Adult Spawning Abundance
Assessment of run strength of Kenai River Chinook salmon is conducted using a sonar coupled with an inriver test gillnet project that gathers catch rate, species, and age, sex, and length composition information . Mark-recapture estimates of the inriver run are also calculated using genetic and spawning destination information from Chinook salmon sampled and radio-tagged in the test gillnets, and passage data from weirs placed on select spawning tributaries of the Kenai River. Personal use, subsistence and commercial harvests are reported directly and sport harvests are estimated using a survey. Total run is estimated by adding terminal harvests below the sonar with estimates of inriver run at the sonar. Age, sex, and length composition estimates are made using samples from the commercial and sport fisheries and from the inriver test gillnets. A new sonar site located above the traditional site and outside the influence of tides is being tested which in theory will produce more reliable estimates of inriver run over time as it will sample the entire cross-section of the Kenai River. And although nearby marine harvests of all Chinook salmon are known, stock-specific harvests need to be made in order to accurately estimate the proportions of Kenai-origin Chinook salmon.

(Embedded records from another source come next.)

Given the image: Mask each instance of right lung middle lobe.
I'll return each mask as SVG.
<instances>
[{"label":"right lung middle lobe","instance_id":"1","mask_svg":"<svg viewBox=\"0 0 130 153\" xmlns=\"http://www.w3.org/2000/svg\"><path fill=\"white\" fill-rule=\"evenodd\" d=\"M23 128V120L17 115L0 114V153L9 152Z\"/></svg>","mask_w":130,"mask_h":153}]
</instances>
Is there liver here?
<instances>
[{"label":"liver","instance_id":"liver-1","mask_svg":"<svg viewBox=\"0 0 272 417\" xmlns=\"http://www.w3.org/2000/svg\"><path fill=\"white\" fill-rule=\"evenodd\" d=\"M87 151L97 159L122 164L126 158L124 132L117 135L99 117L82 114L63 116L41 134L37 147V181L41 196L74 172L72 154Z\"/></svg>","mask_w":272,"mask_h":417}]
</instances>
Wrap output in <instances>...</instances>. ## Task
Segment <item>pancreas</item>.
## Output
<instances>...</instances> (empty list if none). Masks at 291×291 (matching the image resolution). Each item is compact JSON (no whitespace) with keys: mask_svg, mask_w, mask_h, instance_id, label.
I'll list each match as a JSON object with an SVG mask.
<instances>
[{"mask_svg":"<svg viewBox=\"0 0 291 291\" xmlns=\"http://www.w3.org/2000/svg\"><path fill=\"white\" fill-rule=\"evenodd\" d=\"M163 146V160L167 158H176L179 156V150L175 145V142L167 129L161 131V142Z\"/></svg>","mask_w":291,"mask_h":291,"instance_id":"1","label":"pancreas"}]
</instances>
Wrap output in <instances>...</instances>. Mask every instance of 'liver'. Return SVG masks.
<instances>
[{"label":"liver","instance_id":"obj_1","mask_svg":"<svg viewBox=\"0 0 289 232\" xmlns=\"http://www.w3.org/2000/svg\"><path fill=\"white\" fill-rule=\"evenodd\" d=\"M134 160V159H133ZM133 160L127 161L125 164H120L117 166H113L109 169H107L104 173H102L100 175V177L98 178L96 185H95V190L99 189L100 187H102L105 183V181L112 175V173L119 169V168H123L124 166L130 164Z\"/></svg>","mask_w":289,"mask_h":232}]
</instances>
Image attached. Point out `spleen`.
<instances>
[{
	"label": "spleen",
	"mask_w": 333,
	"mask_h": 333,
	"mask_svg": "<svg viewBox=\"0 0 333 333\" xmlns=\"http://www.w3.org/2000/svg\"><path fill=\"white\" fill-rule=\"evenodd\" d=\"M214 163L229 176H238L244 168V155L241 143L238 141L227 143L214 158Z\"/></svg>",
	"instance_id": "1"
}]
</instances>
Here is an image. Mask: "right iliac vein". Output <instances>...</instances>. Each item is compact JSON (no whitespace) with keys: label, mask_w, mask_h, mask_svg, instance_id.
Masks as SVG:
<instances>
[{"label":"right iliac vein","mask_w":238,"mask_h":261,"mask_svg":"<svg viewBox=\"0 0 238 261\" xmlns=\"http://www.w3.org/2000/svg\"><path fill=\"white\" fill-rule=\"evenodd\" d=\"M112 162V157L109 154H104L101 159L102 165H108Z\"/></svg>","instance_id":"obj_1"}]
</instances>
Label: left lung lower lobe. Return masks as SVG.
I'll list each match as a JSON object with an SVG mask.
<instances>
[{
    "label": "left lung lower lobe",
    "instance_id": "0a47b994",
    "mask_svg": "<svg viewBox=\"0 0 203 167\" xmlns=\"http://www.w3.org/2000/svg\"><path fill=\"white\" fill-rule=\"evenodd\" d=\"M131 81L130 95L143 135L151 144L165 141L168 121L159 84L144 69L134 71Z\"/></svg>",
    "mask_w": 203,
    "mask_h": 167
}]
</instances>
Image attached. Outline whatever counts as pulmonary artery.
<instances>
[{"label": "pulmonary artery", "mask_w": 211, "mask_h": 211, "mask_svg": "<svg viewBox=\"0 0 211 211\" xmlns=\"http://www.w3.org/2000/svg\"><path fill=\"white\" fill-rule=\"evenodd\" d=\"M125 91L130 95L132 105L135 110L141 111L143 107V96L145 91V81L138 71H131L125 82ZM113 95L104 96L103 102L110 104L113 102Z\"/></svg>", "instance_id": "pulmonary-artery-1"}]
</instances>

Historically, attempts have been made to estimate the abundance of juvenile Chinook salmon in the Kenai River but those programs were met with limited success. Currently there is no program in place to estimate juvenile abundance, so estimates of marine survival are not possible at this time. However, the 2013 Chinook Salmon Stock Assessment and Research Plan recommended an annual project to estimate juvenile abundance in the Kenai River by run (early and late). This project would include funding to capture, coded wire tag, and genetically identify juvenile Chinook salmon by early and late run. Subsequent adult returns would then be sampled for fish possessing coded wire tags germane to Kenai River juvenile’s thus allowing estimates of abundance and marine survival.
Adult Harvest, Genetics, and Coded Wire Tags
Adult Chinook salmon returning to the Kenai and Susitna rivers in Southcentral Alaska provide both sport and commercial harvest opportunities in several marine and inriver fisheries. Each year, the Alaska Department of Fish and Game assesses these returns by conducting research to estimate run sizes in both the Kenai and Susitna systems through weirs, sonar, creel surveys, harvest sampling, or mark-recapture techniques. Recent low Chinook salmon runs in both river systems have heightened concerns about stock-specific harvests in mixed-stock marine fisheries. Fortunately, recent advancements in genetic stock identification techniques of Chinook salmon allow for discriminating between discrete Chinook stocks in mixed-stock fishery samples. These advancements led to the development of a genetic baseline database for Cook Inlet Chinook salmon using collections from 42 locations and other stocks in the Gulf coast of Alaska (Olive et al. 2013 - PDF 736 kB).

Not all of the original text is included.